I can’t see anything and it’s only raining very lightly. My eyes won’t focus. Nothing will focus. This is the problem with Natural Selection or whatever you want to call it. We’ve evolved all wrong, we’ve not kept pace biologically with the way we’ve evolved sociologically. Go back to our hunter-gatherer days, if you suddenly found yourself face-to-face with a sabre-toothed tiger, your adrenaline would kick in, pumping into your veins to enable you to run like the wind. But if you don’t burn that stuff off by running, it makes you all jittery, muzzes your brain, stops your eyes from focusing properly.

We have different kinds of terror now, like being confronted by the VAT inspector, where the response we need is to remain calm, level-headed, highly focused. But still the damned adrenaline kicks in — or in my case, right now, kicks off.

It didn’t let me focus.

I got too anxious and blew it.

I should have waited for that damned detective from the Met, the Super Recognizer, to have got onto the M23 motorway, where he’d have been driving eighty, maybe ninety miles per hour, as he was in a hurry. And it would have been fully dark, half an hour, on from now. I was impatient, picked him off in a line of traffic, he was only doing fifty-five, maybe sixty. Did the classic car-chase manoeuvre, tapping him with the front of my car, the heavy part where the engine is, at the lightest point of his, behind the rear wheels.
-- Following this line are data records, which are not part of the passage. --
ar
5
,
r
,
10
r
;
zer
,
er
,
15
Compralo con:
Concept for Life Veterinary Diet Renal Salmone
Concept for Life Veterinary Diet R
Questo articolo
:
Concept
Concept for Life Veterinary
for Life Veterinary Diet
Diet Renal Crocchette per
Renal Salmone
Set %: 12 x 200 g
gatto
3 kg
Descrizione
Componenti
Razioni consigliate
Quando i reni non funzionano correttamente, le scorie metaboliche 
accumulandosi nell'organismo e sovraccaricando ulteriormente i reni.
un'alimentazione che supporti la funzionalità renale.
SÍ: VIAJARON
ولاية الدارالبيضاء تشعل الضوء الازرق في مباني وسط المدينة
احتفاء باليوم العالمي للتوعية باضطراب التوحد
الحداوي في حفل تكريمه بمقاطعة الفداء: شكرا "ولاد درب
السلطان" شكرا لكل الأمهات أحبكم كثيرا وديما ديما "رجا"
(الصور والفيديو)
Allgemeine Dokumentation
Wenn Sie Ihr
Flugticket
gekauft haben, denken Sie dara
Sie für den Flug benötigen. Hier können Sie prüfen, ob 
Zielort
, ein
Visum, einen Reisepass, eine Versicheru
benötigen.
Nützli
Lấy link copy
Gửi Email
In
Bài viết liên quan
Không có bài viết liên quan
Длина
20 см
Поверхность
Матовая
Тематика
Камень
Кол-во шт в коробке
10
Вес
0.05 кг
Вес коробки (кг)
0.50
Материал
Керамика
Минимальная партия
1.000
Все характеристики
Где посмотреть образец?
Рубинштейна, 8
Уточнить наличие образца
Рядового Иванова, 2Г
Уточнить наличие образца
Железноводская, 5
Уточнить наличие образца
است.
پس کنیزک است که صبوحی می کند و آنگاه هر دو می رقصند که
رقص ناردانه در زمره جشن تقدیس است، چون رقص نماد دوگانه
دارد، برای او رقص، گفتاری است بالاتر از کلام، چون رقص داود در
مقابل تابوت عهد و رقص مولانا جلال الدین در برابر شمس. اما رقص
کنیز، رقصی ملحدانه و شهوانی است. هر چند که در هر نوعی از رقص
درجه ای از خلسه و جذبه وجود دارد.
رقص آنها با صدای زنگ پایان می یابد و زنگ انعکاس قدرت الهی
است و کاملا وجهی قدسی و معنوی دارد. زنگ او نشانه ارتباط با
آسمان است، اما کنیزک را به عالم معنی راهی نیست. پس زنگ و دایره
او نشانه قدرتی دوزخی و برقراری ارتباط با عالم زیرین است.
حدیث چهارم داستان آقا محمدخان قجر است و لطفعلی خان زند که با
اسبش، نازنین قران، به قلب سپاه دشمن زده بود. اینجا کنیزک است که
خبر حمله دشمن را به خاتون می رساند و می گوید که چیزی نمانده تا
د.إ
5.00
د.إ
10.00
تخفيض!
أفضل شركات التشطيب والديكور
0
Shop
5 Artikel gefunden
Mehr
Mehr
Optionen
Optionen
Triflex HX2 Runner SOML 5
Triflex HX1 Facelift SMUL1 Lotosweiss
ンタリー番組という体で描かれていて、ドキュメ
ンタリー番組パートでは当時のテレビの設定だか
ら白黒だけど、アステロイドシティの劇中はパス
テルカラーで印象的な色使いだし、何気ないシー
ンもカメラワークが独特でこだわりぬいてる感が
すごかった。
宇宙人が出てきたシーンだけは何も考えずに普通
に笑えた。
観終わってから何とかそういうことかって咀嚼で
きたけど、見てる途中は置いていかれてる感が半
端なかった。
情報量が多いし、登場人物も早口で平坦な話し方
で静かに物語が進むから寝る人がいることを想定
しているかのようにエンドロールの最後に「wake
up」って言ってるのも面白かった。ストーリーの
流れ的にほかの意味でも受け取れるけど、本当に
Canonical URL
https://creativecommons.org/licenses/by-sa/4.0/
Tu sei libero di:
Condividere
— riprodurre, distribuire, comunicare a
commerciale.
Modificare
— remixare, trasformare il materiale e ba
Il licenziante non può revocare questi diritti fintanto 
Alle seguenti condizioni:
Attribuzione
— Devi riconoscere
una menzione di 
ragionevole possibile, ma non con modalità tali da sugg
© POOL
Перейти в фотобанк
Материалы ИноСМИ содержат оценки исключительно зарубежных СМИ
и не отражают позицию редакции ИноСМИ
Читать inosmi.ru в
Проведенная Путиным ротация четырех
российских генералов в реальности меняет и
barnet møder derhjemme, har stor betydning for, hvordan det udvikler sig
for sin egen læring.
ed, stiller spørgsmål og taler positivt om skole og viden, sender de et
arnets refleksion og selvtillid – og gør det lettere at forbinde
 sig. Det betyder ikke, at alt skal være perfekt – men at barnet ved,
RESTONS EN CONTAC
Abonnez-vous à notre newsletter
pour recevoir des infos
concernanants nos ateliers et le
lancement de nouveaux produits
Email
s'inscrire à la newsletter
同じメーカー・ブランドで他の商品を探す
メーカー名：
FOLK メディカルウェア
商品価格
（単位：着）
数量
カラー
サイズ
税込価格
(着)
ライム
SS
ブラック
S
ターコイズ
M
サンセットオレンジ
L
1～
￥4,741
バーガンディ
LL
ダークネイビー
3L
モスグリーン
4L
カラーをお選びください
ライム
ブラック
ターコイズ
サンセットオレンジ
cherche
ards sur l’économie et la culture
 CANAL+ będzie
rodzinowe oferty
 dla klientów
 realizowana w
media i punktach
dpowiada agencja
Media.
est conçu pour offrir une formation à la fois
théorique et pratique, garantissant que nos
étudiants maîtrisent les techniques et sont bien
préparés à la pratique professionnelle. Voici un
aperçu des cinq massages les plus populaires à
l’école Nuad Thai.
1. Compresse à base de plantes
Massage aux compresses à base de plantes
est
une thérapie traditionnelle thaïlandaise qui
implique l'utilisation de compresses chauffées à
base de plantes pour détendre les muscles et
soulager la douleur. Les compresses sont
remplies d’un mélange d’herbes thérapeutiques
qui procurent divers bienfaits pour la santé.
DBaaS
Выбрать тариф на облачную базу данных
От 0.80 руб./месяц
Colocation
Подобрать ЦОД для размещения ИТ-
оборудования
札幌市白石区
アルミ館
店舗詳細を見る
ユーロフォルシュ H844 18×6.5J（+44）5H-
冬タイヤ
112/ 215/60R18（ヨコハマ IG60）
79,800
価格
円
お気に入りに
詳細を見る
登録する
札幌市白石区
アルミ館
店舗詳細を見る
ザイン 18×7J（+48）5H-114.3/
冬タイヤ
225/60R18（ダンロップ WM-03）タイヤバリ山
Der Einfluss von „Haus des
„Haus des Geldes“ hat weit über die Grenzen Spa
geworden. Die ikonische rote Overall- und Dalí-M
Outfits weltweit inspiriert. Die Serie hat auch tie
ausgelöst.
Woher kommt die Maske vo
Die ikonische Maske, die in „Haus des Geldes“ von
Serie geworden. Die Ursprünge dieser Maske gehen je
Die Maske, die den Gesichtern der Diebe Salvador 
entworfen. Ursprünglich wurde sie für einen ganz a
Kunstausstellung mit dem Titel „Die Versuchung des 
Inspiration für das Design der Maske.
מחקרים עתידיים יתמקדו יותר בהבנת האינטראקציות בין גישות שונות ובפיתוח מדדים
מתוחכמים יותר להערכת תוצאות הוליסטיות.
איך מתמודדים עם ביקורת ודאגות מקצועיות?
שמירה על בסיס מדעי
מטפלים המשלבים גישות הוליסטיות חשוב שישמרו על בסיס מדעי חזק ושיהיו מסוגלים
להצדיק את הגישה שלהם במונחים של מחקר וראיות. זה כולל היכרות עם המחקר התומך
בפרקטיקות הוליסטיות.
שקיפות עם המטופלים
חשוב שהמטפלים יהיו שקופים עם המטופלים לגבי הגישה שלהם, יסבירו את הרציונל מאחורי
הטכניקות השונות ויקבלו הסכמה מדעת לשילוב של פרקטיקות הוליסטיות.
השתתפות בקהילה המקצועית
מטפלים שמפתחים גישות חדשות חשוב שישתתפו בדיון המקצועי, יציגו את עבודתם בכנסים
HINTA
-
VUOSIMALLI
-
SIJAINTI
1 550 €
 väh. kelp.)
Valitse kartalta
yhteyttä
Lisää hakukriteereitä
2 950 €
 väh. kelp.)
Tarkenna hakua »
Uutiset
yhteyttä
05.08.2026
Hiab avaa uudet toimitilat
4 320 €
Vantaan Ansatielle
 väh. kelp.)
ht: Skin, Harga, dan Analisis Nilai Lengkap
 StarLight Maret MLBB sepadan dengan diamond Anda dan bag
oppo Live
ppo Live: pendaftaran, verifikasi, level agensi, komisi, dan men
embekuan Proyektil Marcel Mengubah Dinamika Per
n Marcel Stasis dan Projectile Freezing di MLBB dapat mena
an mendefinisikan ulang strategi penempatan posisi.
Knocked him sideways, then he rolled, I saw it in my mirror. Nice barrel rolls. But not enough. He might survive.

If I’d hit him at higher speed on the motorway and he’d flipped and barrel-rolled at eighty, that would pretty likely have been goodnight.

Now I don’t know where the hell I am. Where to go? He knows. Which means Roy Grace is going to know — if Weatherley lives.

I’m just not thinking straight.

I haven’t thought straight since April 20th, since —

Since —

Since Lorna Belling turned out her lights.

Maybe I turned them out.

Or maybe I didn’t.

The Super Recognizer knows who turned them out. He saw. He recognized.

This must be what hell feels like.

When everyone you know and love and respect is about to find out you’ve done a terrible thing — the worst thing a human being can do — and you’re going to lose everything.

This car needs fuel, I’m going to have to stop soon at a petrol station and be careful where I position it so no one spots the damage. I’ll have to get out, fill up, then go inside and pay. The guy or the woman I hand the money to will probably smile, and ask if I want a receipt. He — or maybe she — won’t know they’ve just served a murderer — who, if DS Weatherley dies, will be defined as a multiple killer — until they read the papers or watch the news tomorrow, or perhaps the day after. Then they’ll be shocked, and one day they’ll tell their grandchildren. ‘You’ll never guess what grandpa/grandma did! I once served a murderer in a petrol station!’

Oh Jesus.

There are blue flashing lights in my mirror.